## EXCERPTED TEXT

******************************

- Qışlaqabbas
- Coordinates: 39°29′26″N 45°00′08″E﻿ / ﻿39.49056°N 45.00222°E
- Country: Azerbaijan
- Autonomous republic: Nakhchivan
- District: Sharur

Population (2005)^{[citation needed]}
- • Total: 1,825
- Time zone: UTC+4 (AZT)

= Qışlaqabbas =

Qışlaqabbas (also known as Gyshlagabbas, Gyshlag Abbas, and Gyshlag-Abbas) is a village and municipality in the Sharur District of Nakhchivan, Azerbaijan. It is located on the bank of the Arpachay River, 10 km south of the district center. It was merged with the İbadulla village, recently separated from it. They share common administrative building. Its population is mainly busy with farming. There are a secondary school, a cultural house, a medical center and an ancient settlement of Şortəpə in the village. The municipality has a population of 1,825.

==Etymology==
The name of the village was made out from the words of qışlaq (the wintering) and Abbas (person's name) means "the wintering of Abbas".

==Historical and archaeological monuments==
===Şortəpə Necropolis===
Şortəpə (Shortapa) Necropolis - the archaeological monument of the Bronze Age (2nd millennium of BC) in the east from the Qıslaqabbas village, near of the same named settlement of the Sharur region. Its area is 3 hectares. From stone box graves which were destroyed during farm works were discovered rich material and cultural monuments. The findings consist from a red jug made from clay, little pot, bowl, plates of kettle type. Polychrome painted plates were represented with a jug.

******************************

## EXTRACTED DATA
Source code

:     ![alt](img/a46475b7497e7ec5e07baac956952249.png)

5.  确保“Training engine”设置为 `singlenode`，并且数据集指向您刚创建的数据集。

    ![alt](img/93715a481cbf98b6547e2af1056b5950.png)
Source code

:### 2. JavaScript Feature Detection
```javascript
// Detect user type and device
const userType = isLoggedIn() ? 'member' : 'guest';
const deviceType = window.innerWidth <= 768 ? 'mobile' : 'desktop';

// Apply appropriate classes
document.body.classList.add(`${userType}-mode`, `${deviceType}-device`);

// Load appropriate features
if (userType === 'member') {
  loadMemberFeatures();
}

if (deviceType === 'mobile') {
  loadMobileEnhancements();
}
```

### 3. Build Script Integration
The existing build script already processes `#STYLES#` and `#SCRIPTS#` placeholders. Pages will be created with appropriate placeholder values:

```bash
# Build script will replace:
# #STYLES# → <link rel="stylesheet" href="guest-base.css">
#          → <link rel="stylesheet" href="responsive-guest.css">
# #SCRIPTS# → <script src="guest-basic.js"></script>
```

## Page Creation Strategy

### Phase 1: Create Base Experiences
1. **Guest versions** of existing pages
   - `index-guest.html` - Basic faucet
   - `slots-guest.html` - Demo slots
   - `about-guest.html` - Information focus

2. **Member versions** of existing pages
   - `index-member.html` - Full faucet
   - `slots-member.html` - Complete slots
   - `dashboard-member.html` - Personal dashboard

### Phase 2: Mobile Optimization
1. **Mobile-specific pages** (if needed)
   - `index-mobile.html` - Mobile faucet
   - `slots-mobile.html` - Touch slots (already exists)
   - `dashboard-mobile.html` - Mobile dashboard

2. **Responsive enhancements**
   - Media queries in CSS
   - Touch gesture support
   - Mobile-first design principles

******************************

## TASK TO COMPLETE
Copy everything in the Qışlaqabbas entry from "Qışlaqabbas (also known" down to "population of 1,825.", putting "health clinic" wherever "medical center" appears.

## EXERCISE ANSWER
Qışlaqabbas (also known as Gyshlagabbas, Gyshlag Abbas, and Gyshlag-Abbas) is a village and municipality in the Sharur District of Nakhchivan, Azerbaijan. It is located on the bank of the Arpachay River, 10 km south of the district center. It was merged with the İbadulla village, recently separated from it. They share common administrative building. Its population is mainly busy with farming. There are a secondary school, a cultural house, a health clinic and an ancient settlement of Şortəpə in the village. The municipality has a population of 1,825.